• [WHAT IS REQUIRED]: Beneath this line are the data; copy exactly the part of them that opens with the line containing "<!-- service casing -->" and closes with the line containing "<!-- tertiary -->", and only that part.

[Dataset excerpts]
§ §
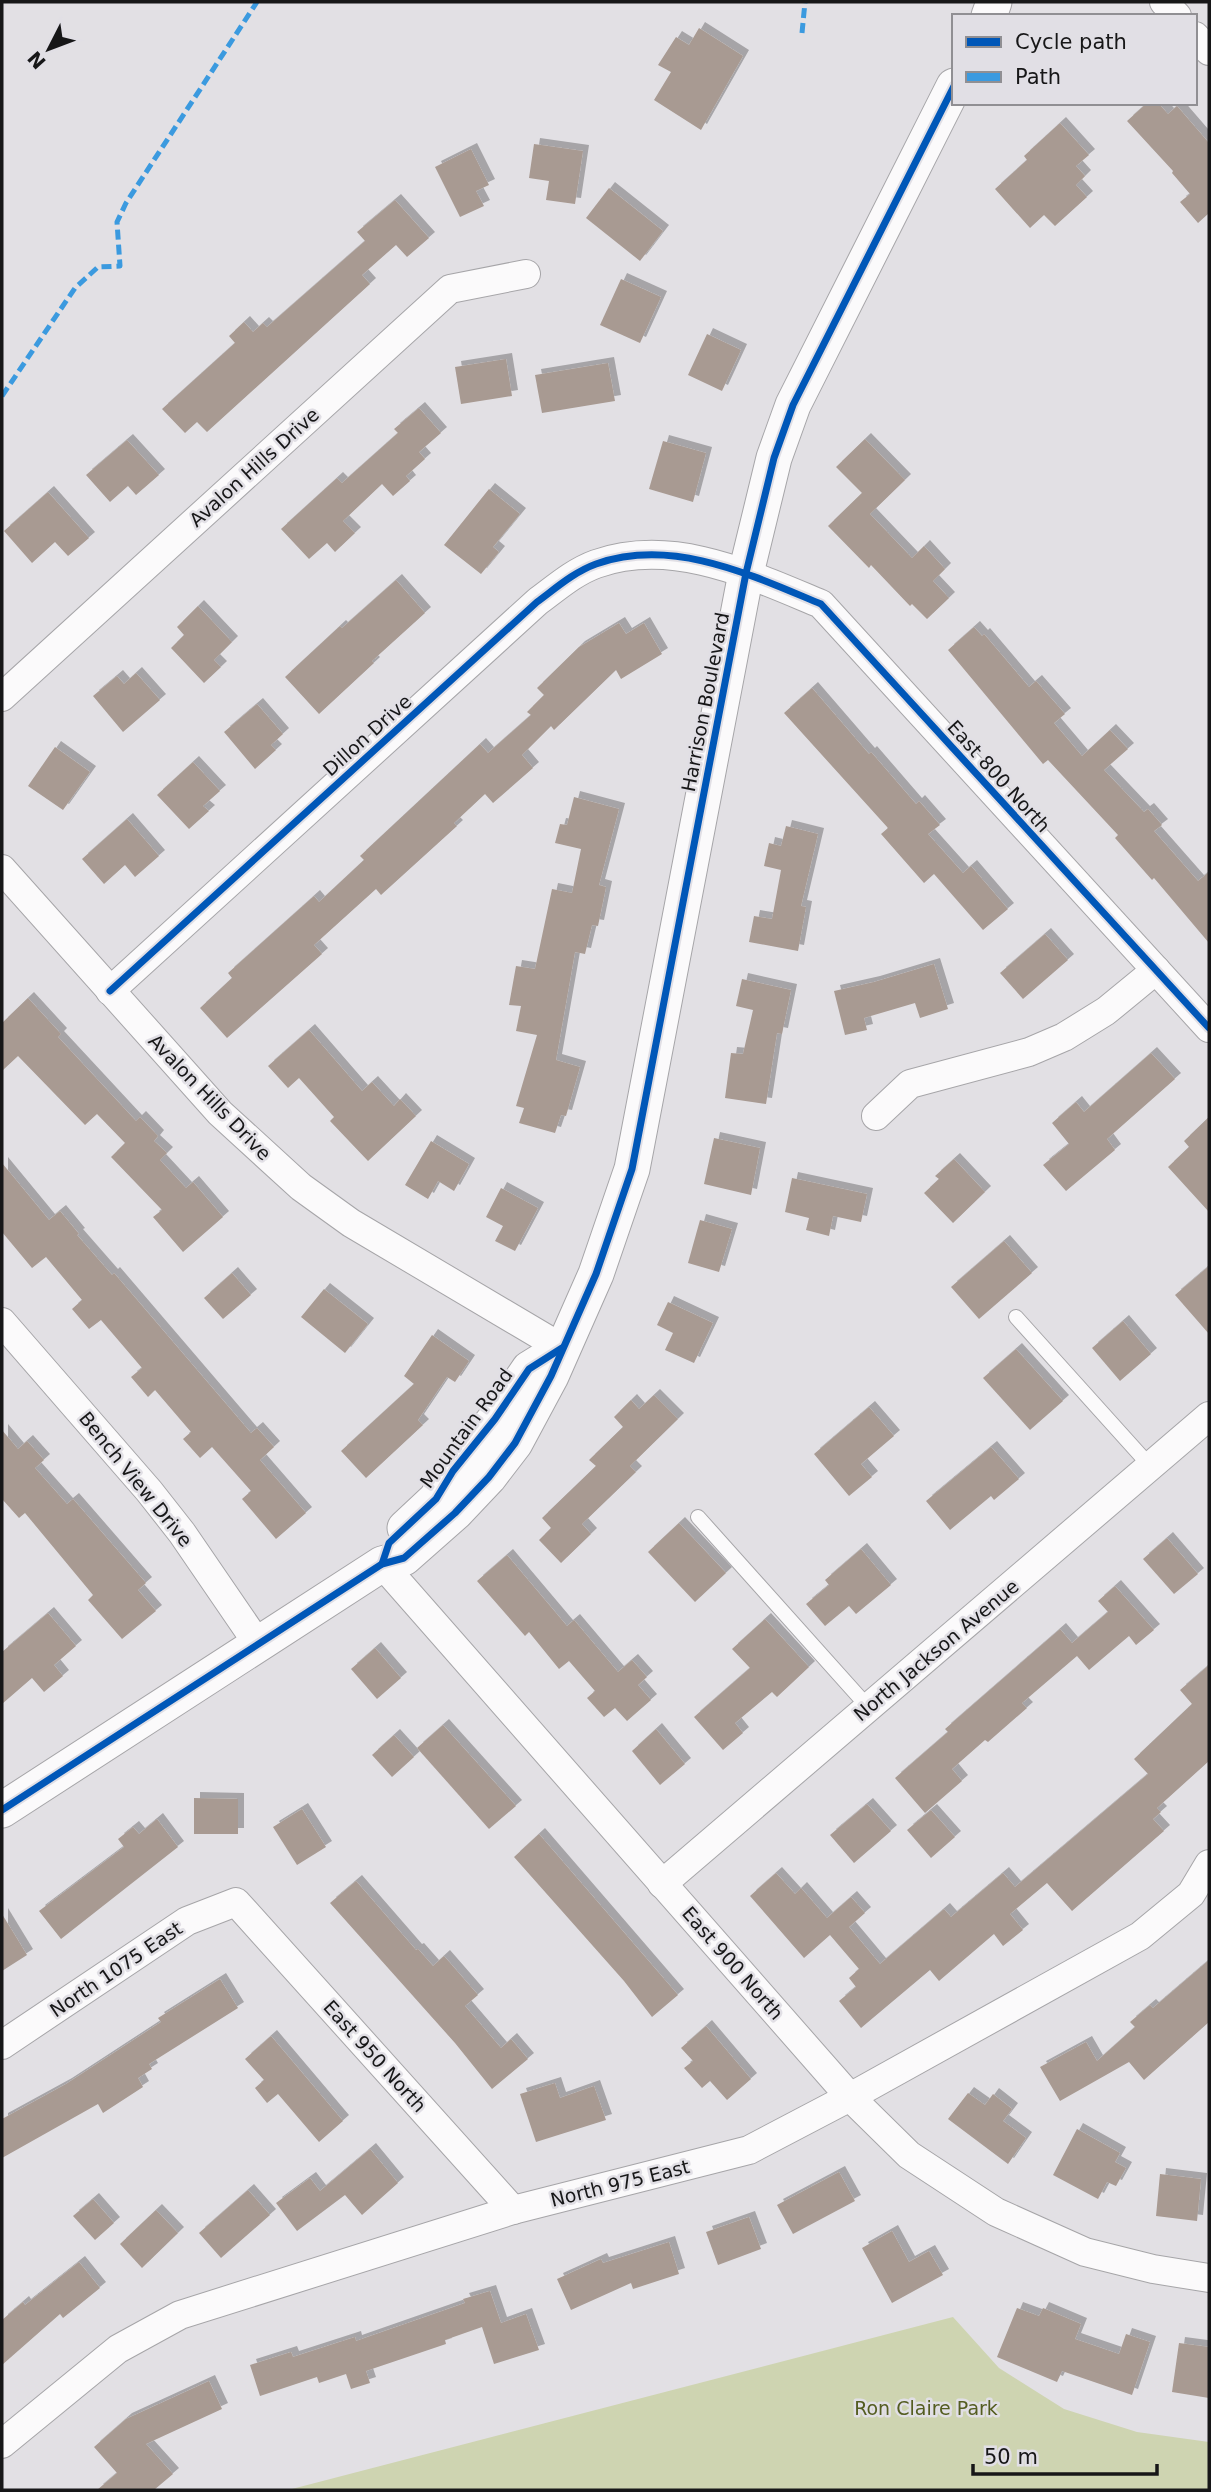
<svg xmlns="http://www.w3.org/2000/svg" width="1211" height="2492" font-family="'DejaVu Sans',sans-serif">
<defs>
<filter id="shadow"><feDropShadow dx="6" dy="-6" stdDeviation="0" flood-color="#0004"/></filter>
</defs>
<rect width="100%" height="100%" fill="#e2e0e4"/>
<!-- green -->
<path fill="#ced4b1" d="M953 2317 999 2368 1064 2409 1137 2432 1209 2442V2490H288Z"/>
<!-- building -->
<g fill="#a89a92" filter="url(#shadow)">
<path d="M699 28 743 56 701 130 654 100 671 72 658 65 676 37 689 45Z"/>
<path d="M1147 103H1158L1168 114 1177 106 1209 143V216L1208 214 1198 223 1180 202 1190 194 1172 173 1173 171 1127 121Z"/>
<path d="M1060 123 1089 155 1076 166 1085 176 1076 185 1087 197 1055 226 1044 215 1030 228 995 189 1027 160 1024 156Z"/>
<path d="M534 144 583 151 575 204 546 200 549 181 529 178Z"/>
<path d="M471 149 489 185 476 191 484 206 460 217 435 167Z"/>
<path d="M609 188 663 231 640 261 586 218Z"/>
<path d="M395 200 429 238 407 257 396 245 362 275 370 284 207 432 197 422 185 433 162 409 235 343 229 336 244 322 253 332 263 323 267 327 365 241 357 232Z"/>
<path d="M621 279 661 297 640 343 600 325Z"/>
<path d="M707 334 741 350 722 391 688 375Z"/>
<path d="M506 359 512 396 461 404 455 367Z"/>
<path d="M608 363 615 401 542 413 535 375Z"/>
<path d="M419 408 441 433 419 452 425 459 406 476 410 481 393 496 382 484 343 521 355 533 335 552 327 543 309 559 281 529 337 478 342 483 398 433 394 429Z"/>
<path d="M865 439 905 480 870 514 912 558 924 546 945 569 933 581 949 598 927 619 912 604 910 606 871 565 869 568 828 526 862 493 836 467Z"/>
<path d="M127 440 159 475 136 495 128 486 110 502 86 475Z"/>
<path d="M663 441 706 453 693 502 649 489Z"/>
<path d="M489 489 520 514 493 547 499 552 481 574 444 545Z"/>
<path d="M48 492 89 538 68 556 55 542 32 563 4 531Z"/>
<path d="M396 580 425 613 372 661 374 663 319 714 285 677 340 626 342 628Z"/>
<path d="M198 606 232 642 214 660 221 667 204 683 171 648 184 635 177 627Z"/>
<path d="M619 623 626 634 644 623 662 654 621 679 616 670 554 730 551 726 522 755 533 768 493 803 485 794 454 823 457 826 381 895 376 889 314 945 322 954 227 1038 200 1008 232 978 228 973 314 896 319 902 364 860 360 856 480 744 488 753 531 715 527 712 544 695 537 688 579 647Z"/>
<path d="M974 627 982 636 984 634 1029 687 1036 681 1065 714 1054 723 1082 756 1110 730 1128 749 1104 770 1144 812 1148 809 1162 825 1154 831 1198 881 1209 872V943L1154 878 1152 880 1115 838 1118 835 1048 760 1043 764 948 650Z"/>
<path d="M136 673 160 700 123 732 93 696 117 676 124 684Z"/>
<path d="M812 688 869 754 871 752 916 804 919 801 940 825 928 834 963 873 971 866 1008 909 983 930 934 874 924 883 881 834 888 828 784 713Z"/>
<path d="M257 704 283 734 271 745 276 750 255 769 224 732Z"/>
<path d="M55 747 90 772 63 810 28 786Z"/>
<path d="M193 762 220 791 203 806 209 811 189 829 157 795Z"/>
<path d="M574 797 619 809 599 885 606 887 598 926 592 925 585 954 575 952 556 1060 580 1067 566 1116 561 1115 555 1133 519 1123 524 1108 516 1106 537 1035 516 1031 521 1006 509 1005 516 966 535 969 552 889 572 893 581 849 555 843 560 824 567 825Z"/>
<path d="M127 819 159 856 135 877 125 865 104 884 82 859Z"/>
<path d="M786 826 818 834 801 906 806 907 798 951 749 942 754 916 772 919 781 870 764 866 769 843 781 846Z"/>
<path d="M1045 934 1068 960 1023 999 1000 973Z"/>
<path d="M934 964 948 1009 920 1018 915 1003 864 1018 867 1030 845 1035 834 991 874 982Z"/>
<path d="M742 979 791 990 782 1034 777 1033 766 1104 725 1098 731 1053 743 1054 753 1010 736 1006Z"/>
<path d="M28 998 61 1034 58 1037 136 1121 140 1117 158 1136 154 1141 167 1153 160 1160 186 1188 193 1182 223 1217 183 1252 153 1217 162 1210 111 1157 125 1143 97 1114 85 1125 18 1056 2 1071V1023Z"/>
<path d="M309 1030 362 1091 372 1082 394 1106 400 1099 416 1116 368 1161 330 1121 334 1117 299 1078 288 1088 268 1066Z"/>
<path d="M1151 1053 1175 1079 1107 1139 1115 1150 1066 1191 1043 1165 1069 1144 1052 1123 1076 1102 1084 1112Z"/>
<path d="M1209 1117V1212L1168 1167 1189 1147 1184 1141Z"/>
<path d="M714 1138 760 1148 751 1195 704 1184Z"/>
<path d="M431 1141 469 1164 454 1191 438 1181 428 1199 405 1185Z"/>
<path d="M954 1159 985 1192 953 1223 924 1193 939 1179 935 1176Z"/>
<path d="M2 1163 49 1220 60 1211 79 1234 77 1235 112 1275 114 1273 251 1433 257 1428 274 1447 260 1460 306 1513 276 1539 242 1499 251 1491 212 1447 200 1458 183 1439 191 1432 155 1390 148 1397 131 1377 142 1368 101 1320 89 1329 72 1309 82 1300 46 1257 32 1268 2 1232Z"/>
<path d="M792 1178 867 1194 861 1222 833 1216 829 1236 806 1230 809 1218 785 1212Z"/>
<path d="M501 1188 538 1208 515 1251 495 1241 503 1226 486 1217Z"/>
<path d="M700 1220 732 1229 719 1272 688 1263Z"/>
<path d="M1004 1241 1032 1273 979 1319 951 1287Z"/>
<path d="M1209 1266V1334L1175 1295Z"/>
<path d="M232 1273 251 1295 223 1319 204 1298Z"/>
<path d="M324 1289 368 1324 345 1353 301 1317Z"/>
<path d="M668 1302 713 1323 694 1363 665 1350 673 1333 657 1325Z"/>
<path d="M1123 1321 1151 1354 1120 1381 1092 1348Z"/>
<path d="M432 1335 469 1361 455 1382 447 1377 418 1420 423 1425 366 1478 341 1451 414 1384 404 1376Z"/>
<path d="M1016 1349 1063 1401 1030 1430 983 1378Z"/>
<path d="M654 1395 678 1419 630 1466 636 1472 582 1524 591 1534 561 1563 539 1540 551 1528 542 1518 596 1466 589 1460 623 1427 614 1417 631 1400 639 1409Z"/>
<path d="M869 1407 894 1436 861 1464 872 1477 849 1496 814 1454Z"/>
<path d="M2 1430 18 1449 27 1441 44 1460 35 1468 67 1504 73 1499 146 1583 138 1590 156 1611 122 1639 88 1600 93 1595 25 1513 19 1518 2 1499Z"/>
<path d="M991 1447 1019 1479 994 1500 991 1496 950 1530 926 1501Z"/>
<path d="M679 1523 726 1573 695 1602 648 1552Z"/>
<path d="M1167 1538 1198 1574 1174 1594 1143 1559Z"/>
<path d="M861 1549 891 1585 856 1614 849 1606 825 1626 806 1604 829 1585 825 1580Z"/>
<path d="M507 1555 567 1626 574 1620 618 1672 632 1660 647 1677 638 1685 651 1700 627 1721 615 1708 604 1717 587 1698 595 1691 569 1661 559 1669 529 1632 525 1636 477 1581Z"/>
<path d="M1115 1586 1154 1630 1136 1645 1129 1636 1089 1670 1077 1656 1022 1703 1027 1708 988 1742 985 1740 952 1769 962 1781 925 1813 895 1778 948 1732 945 1729 1060 1629 1072 1643 1108 1612 1098 1601Z"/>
<path d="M48 1613 76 1646 54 1665 63 1676 44 1692 32 1678 2 1704V1652Z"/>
<path d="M765 1619 809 1667 777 1697 772 1692 735 1723 743 1733 723 1750 694 1717 750 1668 732 1649Z"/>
<path d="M375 1648 401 1678 377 1699 351 1669Z"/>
<path d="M1209 1665V1761L1157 1808 1161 1812 1153 1819 1164 1831 1072 1911 1047 1883 1010 1914 1023 1930 1003 1946 994 1934 939 1981 930 1970 861 2028 839 2001 856 1987 849 1978 859 1969 830 1935 804 1958 750 1896 776 1873 795 1894 801 1888 827 1918 851 1897 865 1913 849 1927 880 1964 944 1909 951 1917 1003 1873 1015 1887 1148 1774 1134 1759 1192 1704 1180 1690Z"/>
<path d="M443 1725 516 1806 489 1829 417 1748Z"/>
<path d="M656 1729 685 1764 660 1785 632 1751Z"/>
<path d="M394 1735 414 1757 392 1777 372 1755Z"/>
<path d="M194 1798 238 1799V1834H194Z"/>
<path d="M867 1804 891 1831 854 1863 830 1835Z"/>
<path d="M302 1809 326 1847 297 1865 273 1827Z"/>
<path d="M931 1810 955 1837 931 1858 907 1830Z"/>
<path d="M157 1819 178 1847 61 1939 39 1911 124 1847 118 1839 133 1827 139 1834Z"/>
<path d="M539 1834 678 1995 652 2017 624 1981 514 1857Z"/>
<path d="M356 1881 416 1950 418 1949 433 1966 444 1956 478 1995 465 2006 501 2048 511 2039 528 2059 492 2089 455 2043 330 1903Z"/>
<path d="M2 1914 27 1955 2 1971Z"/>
<path d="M1209 1960V2022L1144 2080 1129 2062 1060 2101 1040 2067 1086 2042 1097 2061 1135 2027 1130 2022 1150 2005 1153 2008Z"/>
<path d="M220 1979 238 2008 149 2064 152 2069 138 2078 143 2087 103 2113 98 2104 2 2158V2119L66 2084 161 2022 158 2018Z"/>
<path d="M706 2026 751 2079 727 2100 710 2081 702 2088 684 2068 693 2061 681 2048Z"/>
<path d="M271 2036 343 2121 319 2142 278 2094 267 2103 255 2088 264 2080 245 2059Z"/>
<path d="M555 2083 560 2098 594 2086 606 2120 536 2142 520 2094Z"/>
<path d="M968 2093 985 2105 993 2094 1012 2109 1003 2121 1026 2138 1008 2164 948 2119Z"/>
<path d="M1077 2129 1120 2153 1115 2162 1126 2168 1116 2186 1107 2182 1098 2199 1053 2175Z"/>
<path d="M370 2149 398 2183 362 2215 345 2195 297 2231 276 2203 310 2178 320 2191Z"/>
<path d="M839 2172 855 2201 793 2234 777 2205Z"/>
<path d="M1160 2174 1201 2179 1197 2221 1156 2216Z"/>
<path d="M248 2190 270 2215 221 2258 199 2233Z"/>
<path d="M93 2199 114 2223 95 2240 73 2216Z"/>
<path d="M156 2210 178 2233 142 2268 120 2244Z"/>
<path d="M749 2217 761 2249 718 2265 706 2232Z"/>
<path d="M892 2231 909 2262 929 2251 943 2275 892 2303 862 2248Z"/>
<path d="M669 2242 679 2274 633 2289 631 2283 571 2310 557 2279 601 2259 603 2263Z"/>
<path d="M79 2262 100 2288 63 2318 60 2314 2 2365V2320L23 2302 25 2305Z"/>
<path d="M490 2291 501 2323 526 2314 539 2350 494 2364 482 2327 445 2340 446 2344 366 2371 370 2383 351 2389 346 2374 319 2383 317 2377 260 2396 250 2365 291 2352 293 2357 355 2337 356 2341 465 2303 463 2299Z"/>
<path d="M1017 2308 1039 2316 1043 2308 1081 2324 1075 2339 1119 2354 1126 2334 1150 2342 1132 2395 1062 2371 1057 2382 997 2357Z"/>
<path d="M1179 2343 1209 2347V2398L1172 2392Z"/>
<path d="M209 2381 222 2409 146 2444 173 2474 154 2490H97L117 2473 94 2447 126 2419Z"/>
</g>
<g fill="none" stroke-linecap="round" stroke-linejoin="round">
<!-- service casing -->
<g stroke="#a6a5a8" stroke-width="16">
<g id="service">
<path d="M1016 1317 1151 1467"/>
<path d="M698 1517 869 1708"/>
</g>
</g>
<!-- minor casing -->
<g stroke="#a6a5a8" stroke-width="30">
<g id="minor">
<path d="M1164 2 1177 16"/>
<path d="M1195 36 1209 51"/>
<path d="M2 697 450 289 526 274"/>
<path d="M2 869 220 1113 301 1187 351 1223 562 1348"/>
<path d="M110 991 537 602C556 588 574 572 596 564 673 537 751 575 821 604L1209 1028"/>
<path d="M876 1116 910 1084 1029 1052 1064 1037 1106 1011 1156 970"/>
<path d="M2 1322 149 1491 182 1533 258 1644"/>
<path d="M382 1564 850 2097 909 2155 996 2212 1085 2252 1153 2269 1209 2278"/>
<path d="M662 1884 1209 1416"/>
<path d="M2 2045 187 1921 236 1902 513 2210"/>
<path d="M2 2444 118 2349 180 2315 513 2210 749 2150 850 2097 1140 1936 1191 1894 1209 1864"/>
</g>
</g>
<!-- tertiary casing -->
<g stroke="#a6a5a8" stroke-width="37">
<g id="tertiary">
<path d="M989 16 994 2"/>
<path d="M405 1528 436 1499 453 1471 495 1419 529 1369 550 1356"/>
<path d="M2 1810 382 1564 404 1558 455 1513 489 1477 515 1443 551 1376 596 1274 632 1169 746 573 774 458 793 405 954 86"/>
</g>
</g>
<!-- service -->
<use href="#service" stroke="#fbfafb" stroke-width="14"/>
<!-- minor -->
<use href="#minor" stroke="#fbfafb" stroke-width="28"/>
<!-- tertiary -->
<use href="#tertiary" stroke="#fbfafb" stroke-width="35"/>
<!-- quiet -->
<g stroke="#3b9adf" stroke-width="5" stroke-dasharray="10 5" stroke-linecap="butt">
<path d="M802 33 805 2"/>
<path d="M2 396 75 288 98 267 120 266 117 222 126 203 257 2"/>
</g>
<!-- cycleway casing -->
<g stroke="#e1dfe5" stroke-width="11">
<g id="cycleway">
<path d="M110 991 537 602C556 588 574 572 596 564 673 537 751 575 821 604L1209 1028"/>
<path d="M382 1564 389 1543 436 1499 453 1471 495 1419 529 1369 562 1348"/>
<path d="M2 1810 382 1564 404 1558 455 1513 489 1477 515 1443 551 1376 596 1274 632 1169 746 573 774 458 793 405 954 86"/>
</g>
</g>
<!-- cycleway -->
<use href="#cycleway" stroke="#0057b8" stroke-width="7"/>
</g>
<g text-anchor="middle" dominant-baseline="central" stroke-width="5" stroke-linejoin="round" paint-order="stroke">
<!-- street labels -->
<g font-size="19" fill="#171718" stroke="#e1dfe5">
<text transform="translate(254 467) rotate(-42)">Avalon Hills Drive</text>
<text transform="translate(705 702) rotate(-79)">Harrison Boulevard</text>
<text transform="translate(367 735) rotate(-42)">Dillon Drive</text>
<text transform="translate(999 776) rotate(48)">East 800 North</text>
<text transform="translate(210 1097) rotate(46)">Avalon Hills Drive</text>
<text transform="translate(466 1428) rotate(-54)">Mountain Road</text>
<text transform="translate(136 1479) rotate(51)">Bench View Drive</text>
<text transform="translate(936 1650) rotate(-40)">North Jackson Avenue</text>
<text transform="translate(733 1963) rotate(49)">East 900 North</text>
<text transform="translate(116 1969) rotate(-34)">North 1075 East</text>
<text transform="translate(375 2056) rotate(48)">East 950 North</text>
<text transform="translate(620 2183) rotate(-14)">North 975 East</text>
</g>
<!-- park labels -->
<g font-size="19" fill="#545d21" stroke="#e1dfe5">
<text x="926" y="2408">Ron Claire Park</text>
</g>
</g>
<!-- border -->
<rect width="1211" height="2492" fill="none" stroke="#171718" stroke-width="7"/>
<!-- legend -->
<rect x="952" y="14" width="245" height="91" fill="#e1dfe5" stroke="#908f93" stroke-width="2"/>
<rect x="966" y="37" width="35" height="10" fill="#0057b8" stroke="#908f93" stroke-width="2"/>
<text x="1015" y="49" font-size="21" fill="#171718">Cycle path</text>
<rect x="966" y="72" width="35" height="10" fill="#3b9adf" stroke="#908f93" stroke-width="2"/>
<text x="1015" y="84" font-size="21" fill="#171718">Path</text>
<!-- north arrow -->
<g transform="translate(49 49) rotate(228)" stroke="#e1dfe5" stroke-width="5" paint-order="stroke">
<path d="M0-5L12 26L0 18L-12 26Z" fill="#171718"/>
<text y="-10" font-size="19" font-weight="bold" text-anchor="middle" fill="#171718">N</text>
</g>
<!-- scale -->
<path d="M973 2464v10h184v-10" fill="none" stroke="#171718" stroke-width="3.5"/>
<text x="984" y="2464" font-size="21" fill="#171718" stroke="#e1dfe5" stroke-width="5" paint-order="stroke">50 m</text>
</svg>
§ §
• [RESPONSE TO THE TASK]:
<!-- service casing -->
<g stroke="#a6a5a8" stroke-width="16">
<g id="service">
<path d="M1016 1317 1151 1467"/>
<path d="M698 1517 869 1708"/>
</g>
</g>
<!-- minor casing -->
<g stroke="#a6a5a8" stroke-width="30">
<g id="minor">
<path d="M1164 2 1177 16"/>
<path d="M1195 36 1209 51"/>
<path d="M2 697 450 289 526 274"/>
<path d="M2 869 220 1113 301 1187 351 1223 562 1348"/>
<path d="M110 991 537 602C556 588 574 572 596 564 673 537 751 575 821 604L1209 1028"/>
<path d="M876 1116 910 1084 1029 1052 1064 1037 1106 1011 1156 970"/>
<path d="M2 1322 149 1491 182 1533 258 1644"/>
<path d="M382 1564 850 2097 909 2155 996 2212 1085 2252 1153 2269 1209 2278"/>
<path d="M662 1884 1209 1416"/>
<path d="M2 2045 187 1921 236 1902 513 2210"/>
<path d="M2 2444 118 2349 180 2315 513 2210 749 2150 850 2097 1140 1936 1191 1894 1209 1864"/>
</g>
</g>
<!-- tertiary casing -->
<g stroke="#a6a5a8" stroke-width="37">
<g id="tertiary">
<path d="M989 16 994 2"/>
<path d="M405 1528 436 1499 453 1471 495 1419 529 1369 550 1356"/>
<path d="M2 1810 382 1564 404 1558 455 1513 489 1477 515 1443 551 1376 596 1274 632 1169 746 573 774 458 793 405 954 86"/>
</g>
</g>
<!-- service -->
<use href="#service" stroke="#fbfafb" stroke-width="14"/>
<!-- minor -->
<use href="#minor" stroke="#fbfafb" stroke-width="28"/>
<!-- tertiary -->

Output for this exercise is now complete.